■ Source document ■
Herb of the Day: Vitex


( Vitex agnus castus )

Vitex is a aromatic deciduous tree that grows to 21 feet and is native to Greece and Italy. It has palm shaped leaves and small lilaclike flowers. The rips yellow red berries have been harvested in the fall for the use of herbal medicine for 1000 years in Europe and China.

Vitex has the effect of stimulating and normalizing the pituitary gland function. It normalizes the female sex hormones and is indicated for dysmenorrhea, menopausal symptoms, and other disorders related to hormone imbalance.

The Greeks knew of vitex in the time of Homer, more than 1000 years before it was used in China. Homer’s sixth century, B.C.E. epic The Iliad mentions vitex as a symbol of chastity capable of protecting people against evil.  According to the first century Greek historian Pliny, chaste berries strewn on the beds of soldiers wives was a testimony of the wives faithfulness while their husbands were in battle.

Vitex aids with; acne, fibrocystic breasts, menopause related problems, PMS, hot flashes. German and Austrian physicians take advantage of vitex’s ability ti increase the production of progesterone in treating endometriosis, a condition in which the endometrial tissue normally found within the uterus escapes into the abdominal cavity, causing pain and menstrual problems. Because it stimulates growth of the uterine lining, vitex can help reverse infertility. There are ground to believe that vitex could be useful in treating prostate cancer, and the herb is frequently recommended for this purpose. At least in laboratory studies, vitex reduces the production of prolactin, a hormone responsible for converting testosterone to dihydrotestosterone, which in turn stimulates the growth of prostate cancer cells.  Since vitex contains both compounds that stop the conversion of testosterone and the testosterone compounds themselvers, it is probably too risky to use this herb as a treatment for prostate cancer.

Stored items
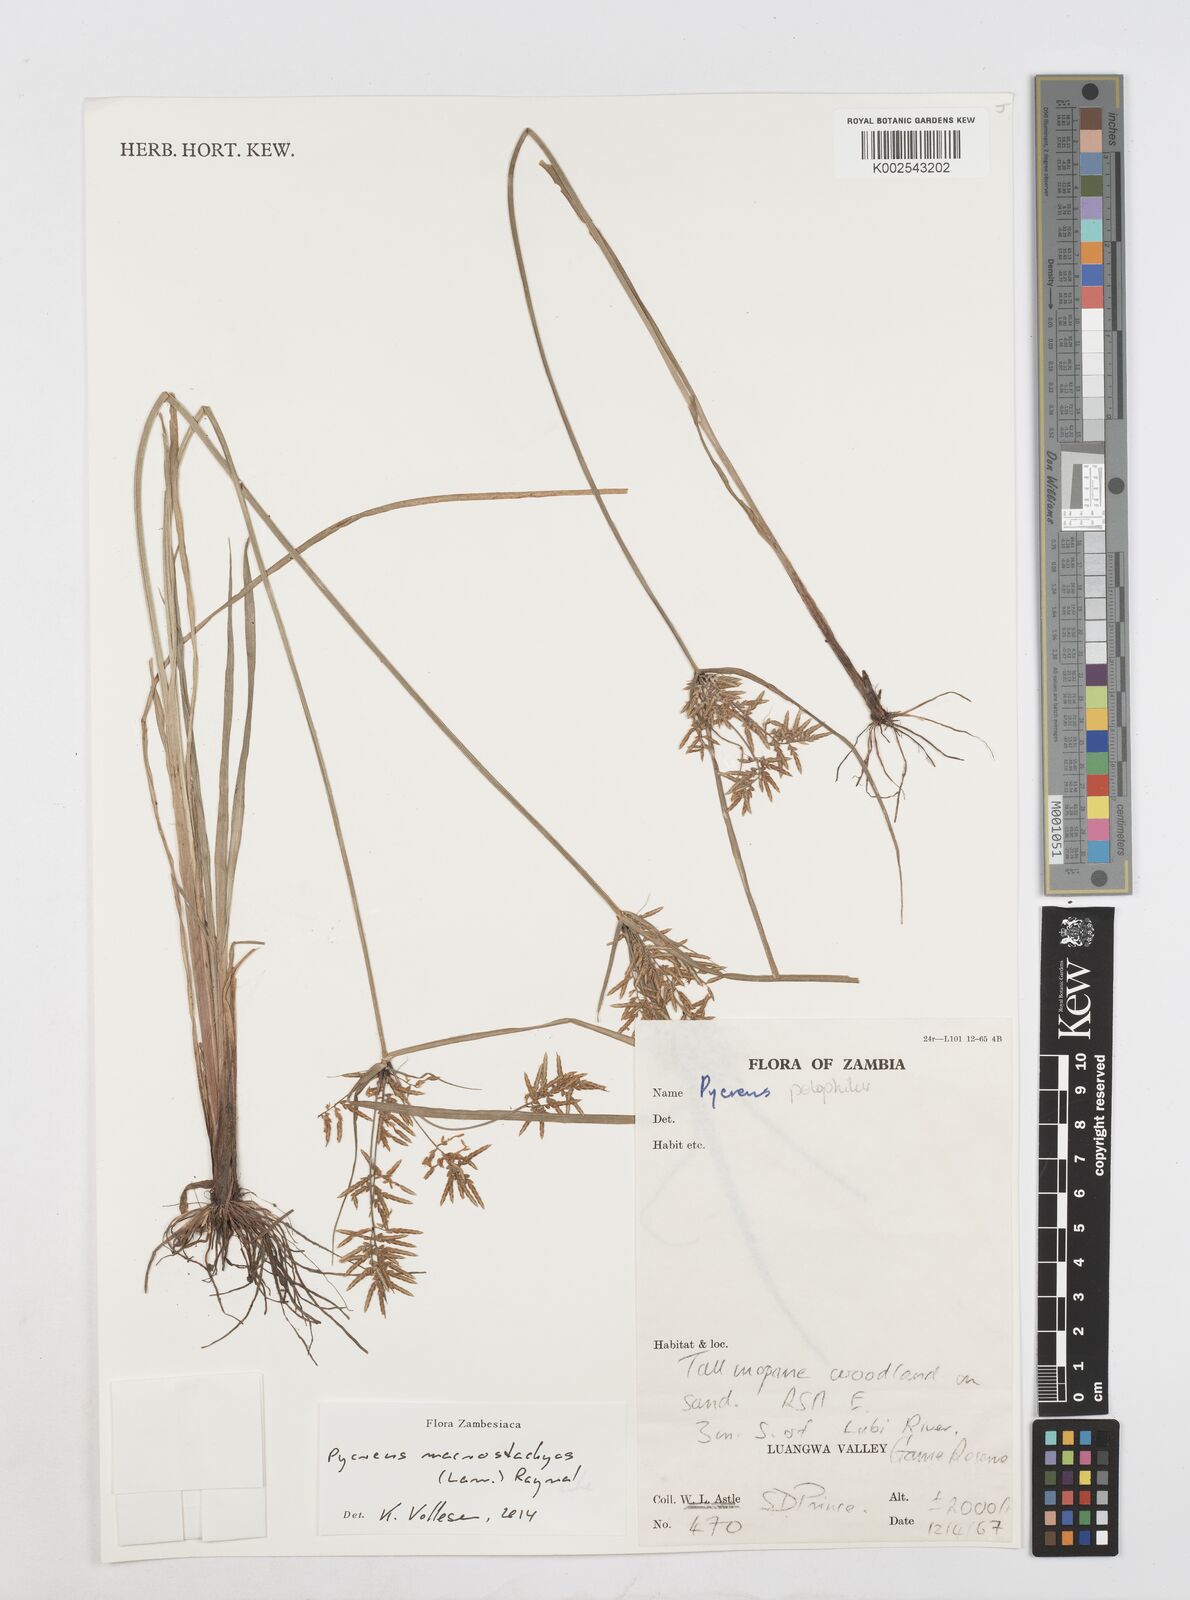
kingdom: Plantae
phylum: Tracheophyta
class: Liliopsida
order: Poales
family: Cyperaceae
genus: Cyperus
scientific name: Cyperus macrostachyos
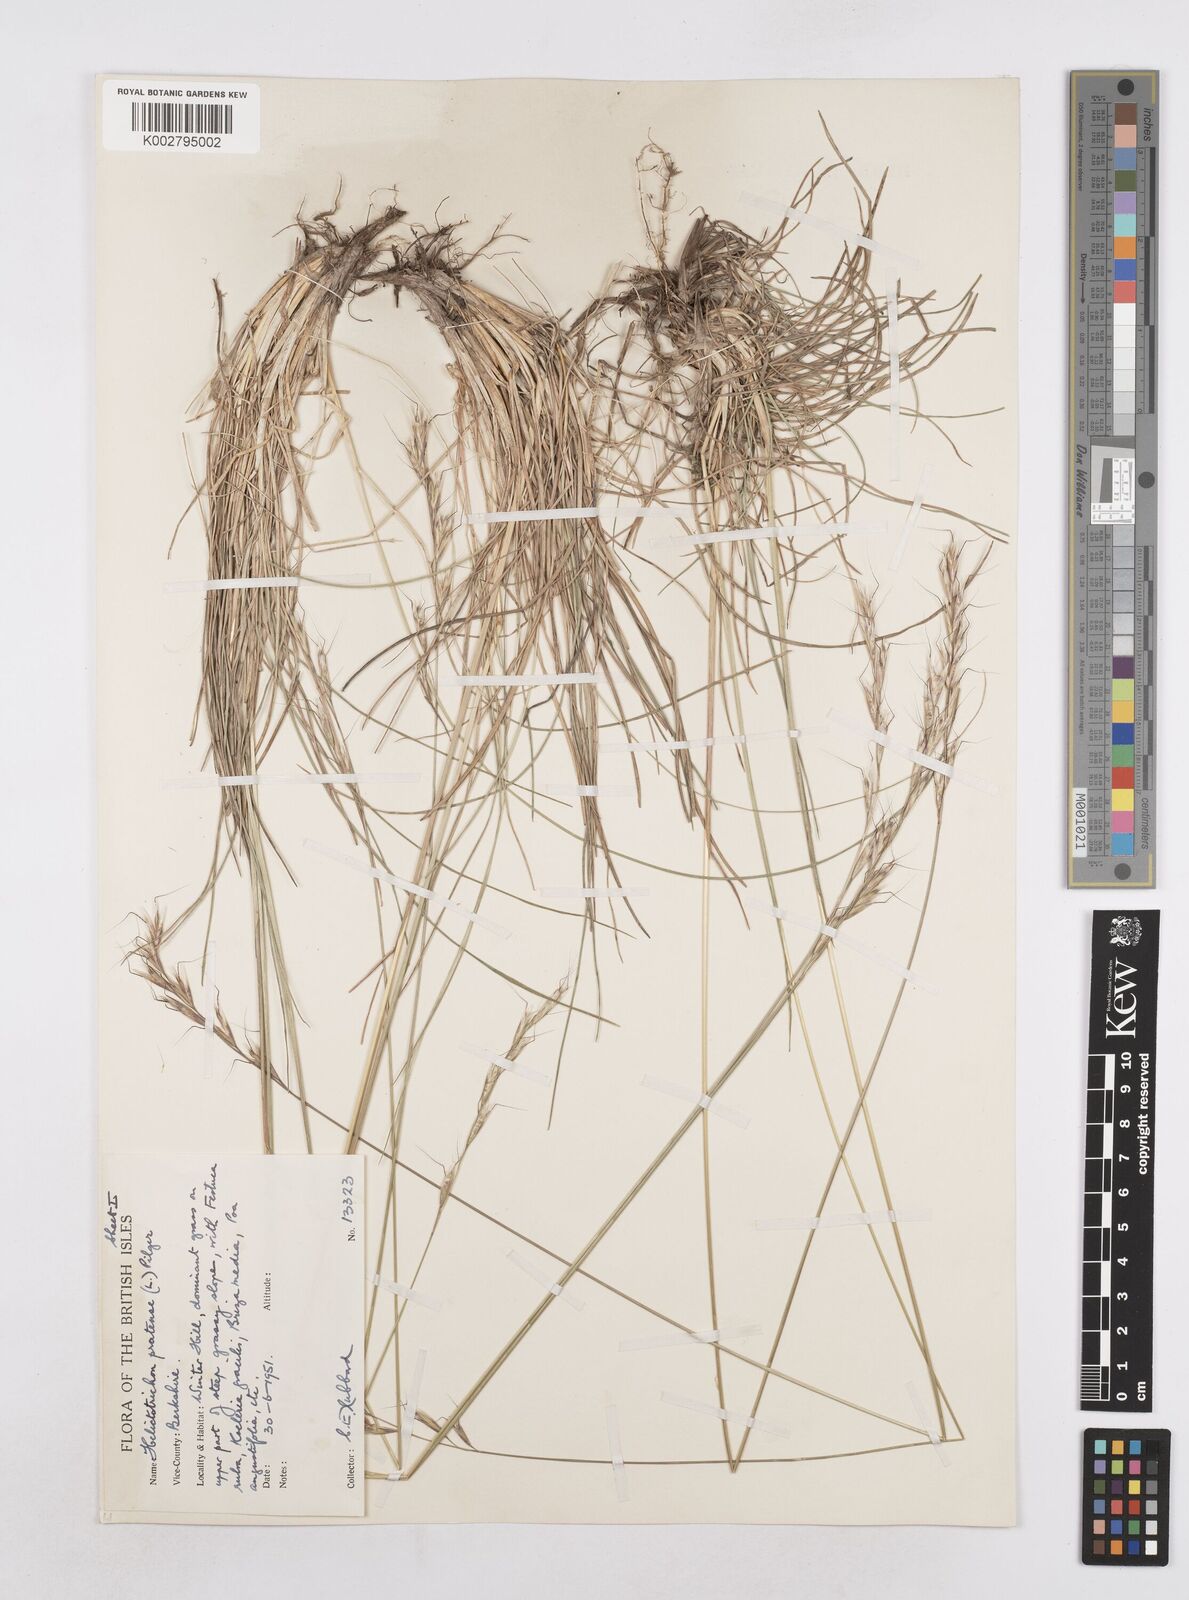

■ Work to be completed ■
Quote the vitex article from "Herb of the" up to and including "Europe and China.". These records have no connection to the article on vitex.

■ Answer for the task ■
Herb of the Day: Vitex


( Vitex agnus castus )

Vitex is a aromatic deciduous tree that grows to 21 feet and is native to Greece and Italy. It has palm shaped leaves and small lilaclike flowers. The rips yellow red berries have been harvested in the fall for the use of herbal medicine for 1000 years in Europe and China.